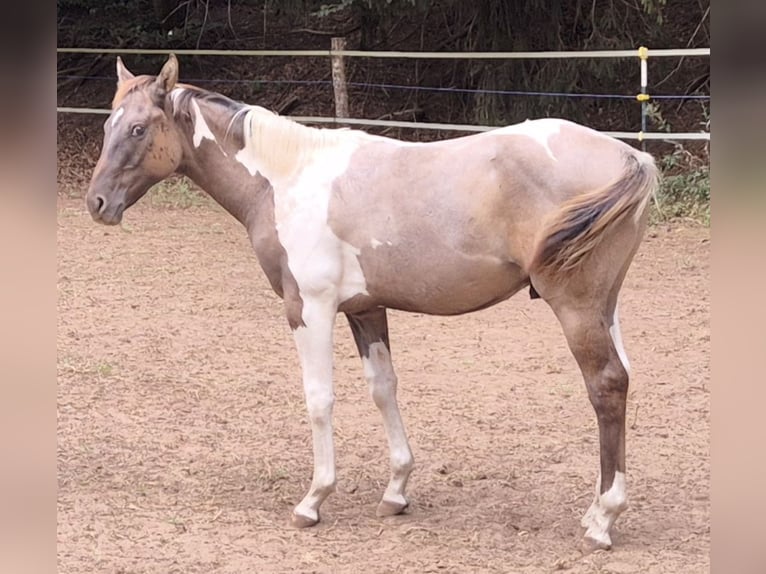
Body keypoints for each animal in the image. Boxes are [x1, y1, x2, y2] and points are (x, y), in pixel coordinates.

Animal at [85, 54, 658, 551]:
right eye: (110, 126)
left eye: (139, 129)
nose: (97, 203)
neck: (288, 180)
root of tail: (632, 155)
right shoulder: (365, 309)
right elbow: (384, 388)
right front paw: (396, 491)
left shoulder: (309, 309)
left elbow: (319, 398)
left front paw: (313, 500)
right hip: (606, 307)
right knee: (624, 379)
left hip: (577, 309)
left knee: (606, 385)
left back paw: (602, 520)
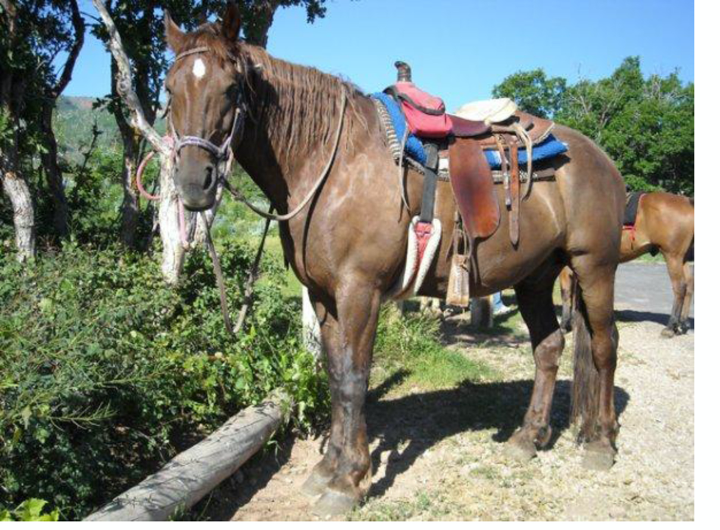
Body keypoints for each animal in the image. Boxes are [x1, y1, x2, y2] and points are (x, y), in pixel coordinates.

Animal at [162, 6, 624, 512]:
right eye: (169, 89)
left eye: (230, 88)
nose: (194, 183)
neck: (334, 162)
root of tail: (599, 157)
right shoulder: (324, 295)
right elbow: (335, 374)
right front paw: (328, 469)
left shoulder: (359, 291)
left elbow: (354, 377)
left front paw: (349, 481)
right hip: (536, 277)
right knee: (548, 347)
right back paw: (529, 437)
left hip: (594, 267)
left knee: (605, 346)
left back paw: (601, 443)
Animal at [560, 192, 696, 336]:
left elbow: (566, 292)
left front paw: (564, 325)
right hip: (682, 258)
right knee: (689, 286)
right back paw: (683, 324)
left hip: (672, 256)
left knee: (680, 287)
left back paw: (671, 327)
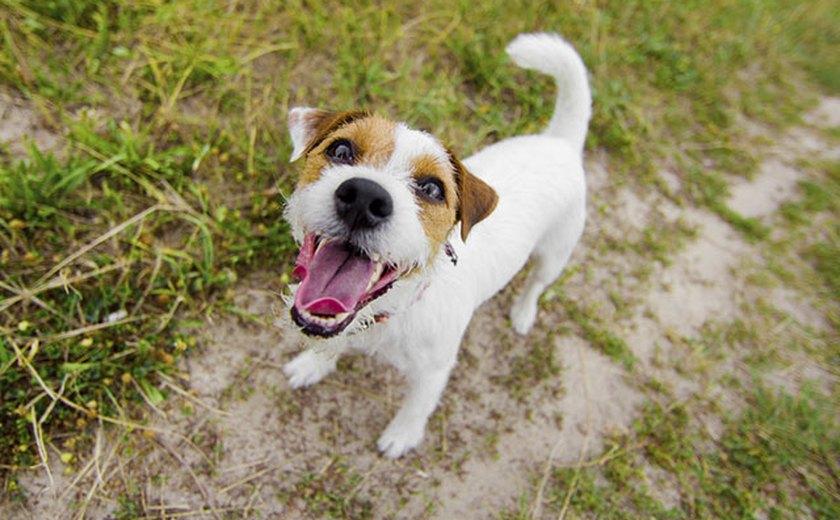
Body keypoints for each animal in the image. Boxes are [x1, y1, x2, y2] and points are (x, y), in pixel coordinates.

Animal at [278, 32, 588, 458]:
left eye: (431, 188)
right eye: (340, 151)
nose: (363, 198)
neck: (396, 308)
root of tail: (560, 143)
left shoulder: (434, 371)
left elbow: (417, 405)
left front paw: (402, 434)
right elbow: (334, 343)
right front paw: (313, 364)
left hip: (553, 253)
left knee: (537, 283)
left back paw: (523, 313)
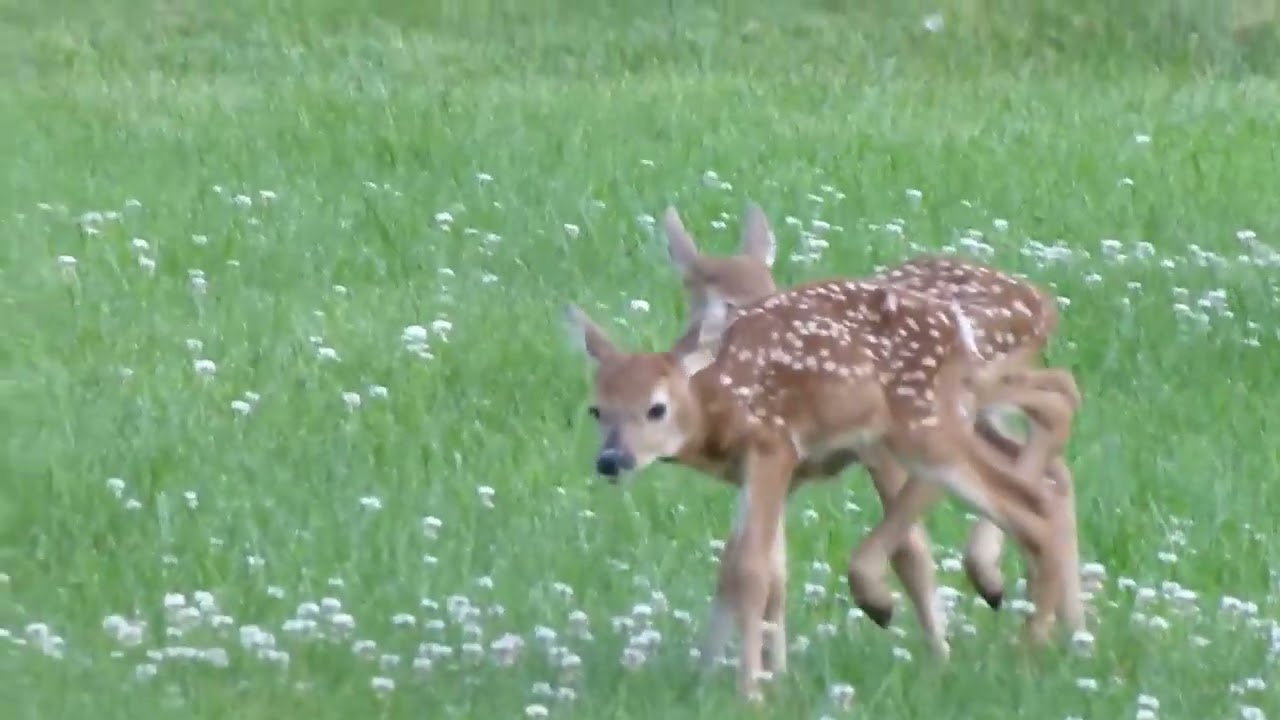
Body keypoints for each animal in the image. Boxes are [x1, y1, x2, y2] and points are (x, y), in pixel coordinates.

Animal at [563, 278, 1082, 700]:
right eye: (596, 409)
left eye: (656, 408)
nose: (611, 460)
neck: (720, 409)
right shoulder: (762, 475)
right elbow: (741, 572)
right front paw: (710, 677)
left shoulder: (772, 446)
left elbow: (751, 572)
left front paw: (749, 691)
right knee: (1040, 488)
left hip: (926, 430)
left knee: (1029, 497)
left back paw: (1027, 649)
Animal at [656, 203, 1084, 648]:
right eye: (718, 300)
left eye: (767, 289)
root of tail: (1039, 303)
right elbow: (764, 571)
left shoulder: (872, 447)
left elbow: (911, 551)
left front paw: (915, 633)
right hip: (980, 406)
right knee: (1052, 453)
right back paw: (1070, 626)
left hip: (962, 397)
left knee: (1053, 411)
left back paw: (1004, 589)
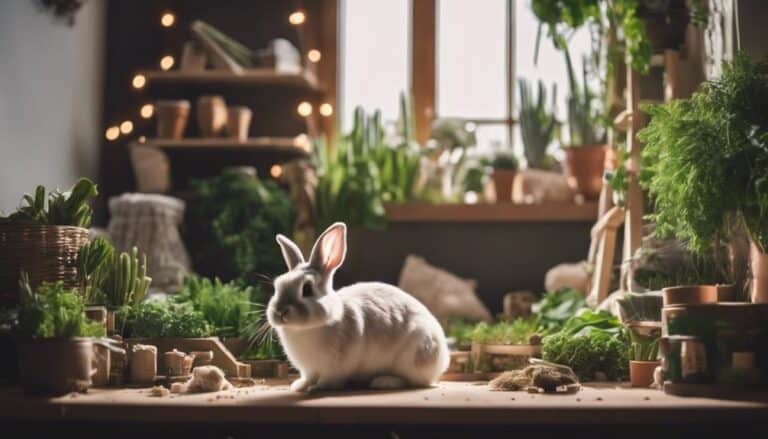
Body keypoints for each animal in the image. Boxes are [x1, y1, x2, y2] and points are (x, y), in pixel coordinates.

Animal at [268, 222, 450, 393]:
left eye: (306, 289)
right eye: (277, 286)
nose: (280, 312)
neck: (306, 329)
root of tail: (443, 359)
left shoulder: (334, 368)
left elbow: (328, 380)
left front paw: (318, 388)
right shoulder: (308, 369)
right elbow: (308, 377)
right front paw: (299, 386)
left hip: (415, 354)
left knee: (412, 380)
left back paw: (384, 382)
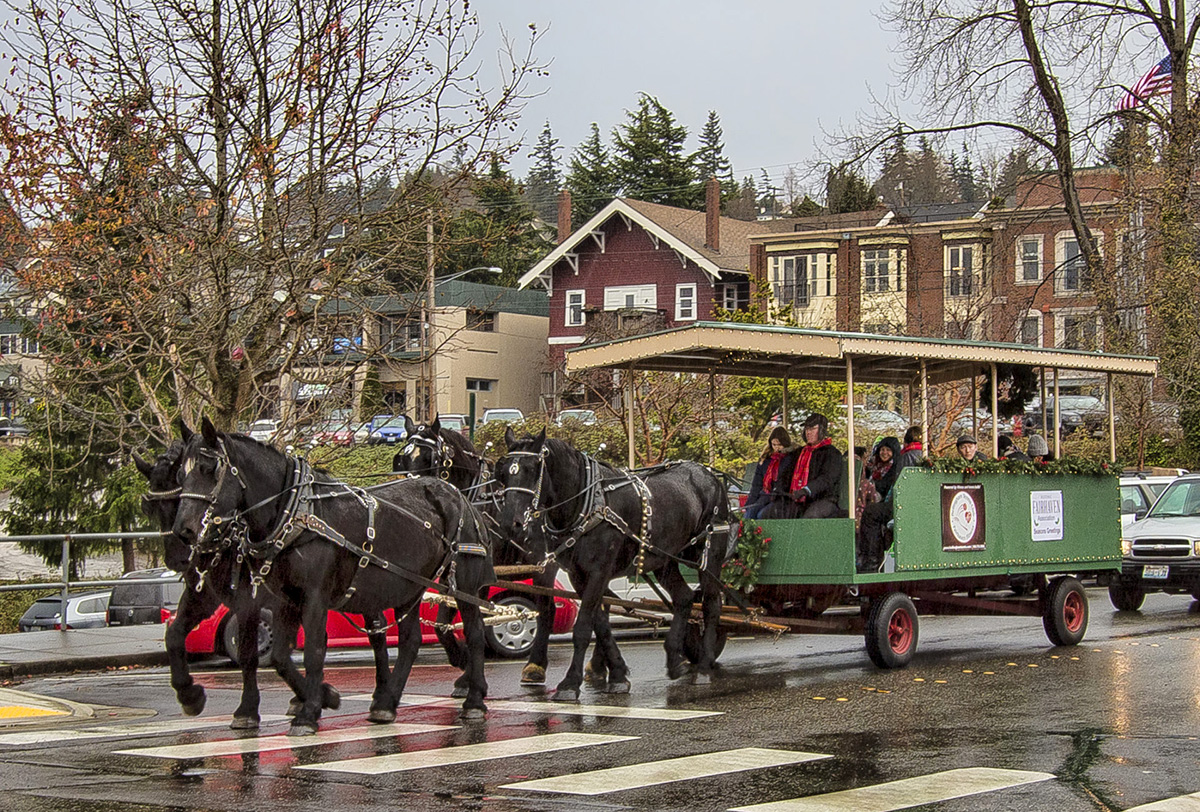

****************************************

_ACTIVITY_
Whenever a line above contains "root", copy that line.

_SOLUTION_
root of tail: (632, 155)
root of tail: (599, 157)
root of tail: (560, 143)
root of tail: (1039, 303)
root of tail: (443, 359)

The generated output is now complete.